Posted: Thu Apr 06, 2006 4:07 am Post subject: Re: [Food] Production - Greenhouses
For an economical dual wall solution one can use double nylon.A lot of the commercial greenhouses are set up that way here.
Also in a sunny winter climate area,a solar air heater or two will do a lot. _________________ ΜΟΛΩΝ-ΛΑΒΕ
Joined: Oct 16, 2004 Posts: 1378 Location: Appalachian Foothills of Virginia
Posted: Thu Apr 06, 2006 6:30 am Post subject: Re: [Food] Production - Greenhouses
WisJim wrote:
I think that insulated (patio door) glass is worth using, inspite of the cost, because of the potential long life.
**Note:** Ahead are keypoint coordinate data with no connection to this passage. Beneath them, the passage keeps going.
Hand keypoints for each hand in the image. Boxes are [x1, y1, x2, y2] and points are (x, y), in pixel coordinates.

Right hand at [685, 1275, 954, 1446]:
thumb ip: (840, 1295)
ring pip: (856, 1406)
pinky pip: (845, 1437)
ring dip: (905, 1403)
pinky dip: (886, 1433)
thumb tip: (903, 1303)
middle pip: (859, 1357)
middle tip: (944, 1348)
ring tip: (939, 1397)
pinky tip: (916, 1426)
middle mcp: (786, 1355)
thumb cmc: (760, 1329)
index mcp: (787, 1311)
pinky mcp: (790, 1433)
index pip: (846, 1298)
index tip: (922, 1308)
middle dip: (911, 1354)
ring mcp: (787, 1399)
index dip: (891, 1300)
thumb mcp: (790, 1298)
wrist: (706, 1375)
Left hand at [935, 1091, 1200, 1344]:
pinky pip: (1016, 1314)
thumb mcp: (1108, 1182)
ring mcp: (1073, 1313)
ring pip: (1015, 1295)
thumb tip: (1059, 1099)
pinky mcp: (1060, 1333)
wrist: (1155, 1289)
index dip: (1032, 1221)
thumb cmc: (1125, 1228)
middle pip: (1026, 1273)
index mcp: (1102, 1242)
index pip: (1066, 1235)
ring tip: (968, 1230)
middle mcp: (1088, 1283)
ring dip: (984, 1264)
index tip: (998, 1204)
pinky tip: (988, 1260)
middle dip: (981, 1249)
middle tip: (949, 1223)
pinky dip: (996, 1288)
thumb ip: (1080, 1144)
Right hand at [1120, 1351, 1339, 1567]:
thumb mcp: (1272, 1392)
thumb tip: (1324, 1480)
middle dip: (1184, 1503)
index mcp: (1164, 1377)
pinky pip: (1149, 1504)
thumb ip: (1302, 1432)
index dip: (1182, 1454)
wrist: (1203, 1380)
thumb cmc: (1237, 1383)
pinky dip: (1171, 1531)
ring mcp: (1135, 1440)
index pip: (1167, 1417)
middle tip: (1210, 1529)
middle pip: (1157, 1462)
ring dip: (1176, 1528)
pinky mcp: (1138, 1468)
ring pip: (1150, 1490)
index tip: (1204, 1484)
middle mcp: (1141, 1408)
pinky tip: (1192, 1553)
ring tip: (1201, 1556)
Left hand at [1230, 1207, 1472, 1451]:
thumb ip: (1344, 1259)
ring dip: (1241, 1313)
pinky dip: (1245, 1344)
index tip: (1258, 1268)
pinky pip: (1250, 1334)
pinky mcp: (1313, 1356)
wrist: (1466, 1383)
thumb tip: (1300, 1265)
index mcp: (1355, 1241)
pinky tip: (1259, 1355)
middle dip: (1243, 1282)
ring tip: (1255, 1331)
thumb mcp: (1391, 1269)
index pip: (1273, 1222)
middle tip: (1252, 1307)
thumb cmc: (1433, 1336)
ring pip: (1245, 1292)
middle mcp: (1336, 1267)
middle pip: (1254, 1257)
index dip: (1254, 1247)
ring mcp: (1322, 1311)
Maybe hundreds of years? if not physically broken.
Especially if it can be picked up from a contractor who replaces older sliding glass doors and wants an easy disposal of them.
Quote:
I would use vertical glass in the south wall with NO tilt unless you want peak heat in the green house in late spring or summer instead of winter. Almost anywhere in temperate climates (probably anyplace you would want a greenhouse), vertical glass admits the most solar energy in mid winter, as it is closer to perpendicular to the the sun's rays, and reflects less of the light. As the sun rises in the sky, more light is reflected from the glass as the angle of the sun's rays increases. With a modest roof overhang, it is possible to almost completely shade the south facing glass in mid summer, reducing the heating effect in the greenhouse, making it a more usable space in the summer. Ours is probably hottest now (late March through April), and then as the sun is higher in the sky, there is some shading of the glass and the greenhouse cools down as there is little direct sun shining in it. Hope that makes sense.
Yes, that makes sense, though it depends on whether or not one chooses to make their roof opaque or transparent. If transparent/translucent, then the same disscussion arises. Most commercial greenhouse operators use automatic vents to lower heat generated from summer solar gain. Shade cloth in varying degrees of opacity is inexpensive as well. If people have opaque roofs, then can they grow much inside besides shade plants in the summer? Alot of it depends on the North-South width of the greenhouse.